I've spent lots on various GTD apps, but lately settled on facilethings.com which is focused on the GTD workflow. I pay around $100/year.


That would be a great point if it wasn't competing in a marketplace with other products. None of those pro features make me go "wow, this saves me so much time" compared to other offerings.

My argument isn't that paying $40 for software a year is obscene, it's that this particular feature set in the competitive space is not worth $40 to me. And correct me if I'm wrong, but if I actually wanted to use these features with my girlfriend, would we not have to both spend $40?


>My argument isn't that paying $40 for software a year is obscene, it's that this particular feature set in the competitive space is not worth $40 to me.

That's not what you said, though. It was your argument, then you realized you were overstating your case. Why not just say so?


It literally is what I said.
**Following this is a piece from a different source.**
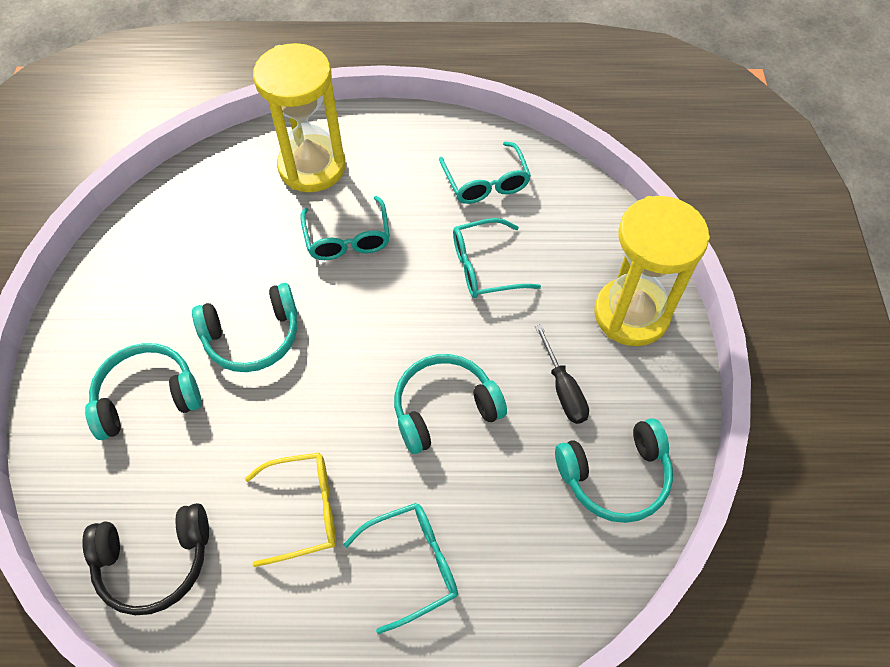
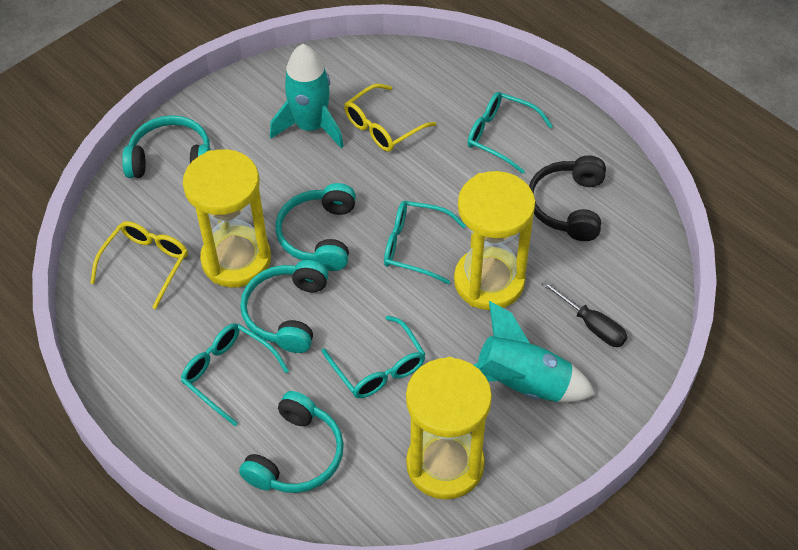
turquoise rocket: none = 0 -> [270,44,344,148] [474,301,596,402] = 2
yellow glasses: [245,453,336,567] = 1 -> [90,221,188,309] [344,84,436,152] = 2
yellow hourglass: [253,43,346,192] [595,196,710,346] = 2 -> [183,149,271,287] [406,357,492,500] [454,171,535,310] = 3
I'm unsure what you're reading.

"$40 a year is obscene for what they offer IMO". Please feel free to show me the exact time I said "Paying $40 a year for any type of software is ridiculous".


Todoist is half of that price and basically can be used daily without notifications and comments for free.


Task warrior costs nothing. And does a whole lot too.


It's a shinier version of a tasks function available in every phone for $0.


I'm pretty sure last time I renewed it was $24/yr. Sad to see it's gone up. I was on the fence at $24, for how much I use it. At $40 I'll probably look for something else.


Looks like I use so few features of RTM that I can use Google Keep. I know, however, right after I start using it that Google will kill the project. My Tracks, my favorite Android app, is going away on 4/30/16. Maybe I should just pay the $40/yr. <frustrated>


$40 yearly is around the paid tier of other like apps, such as Todoist ($30 yearly) or Wunderlist ($50 yearly). While the price may be high, saying it's obscene is an exaggeration of the strength of your case.


$40 per year is OBSCENE???


Speaking personally, it isn't something I would be willing to spend. It's within my budget, but I've never liked the thought of software as a service for something that doesn't feel like a service. No ill will to the developer, of course. I'll continue to use the original app.


The "service" would be continuous product improvements, technical support, hosting of the app and your hosting of your data. I think it's erroneous to seize on the "service" aspect of SaaS. In many cases you are effectively paying a monthly licensing fee for additional functionality within the app.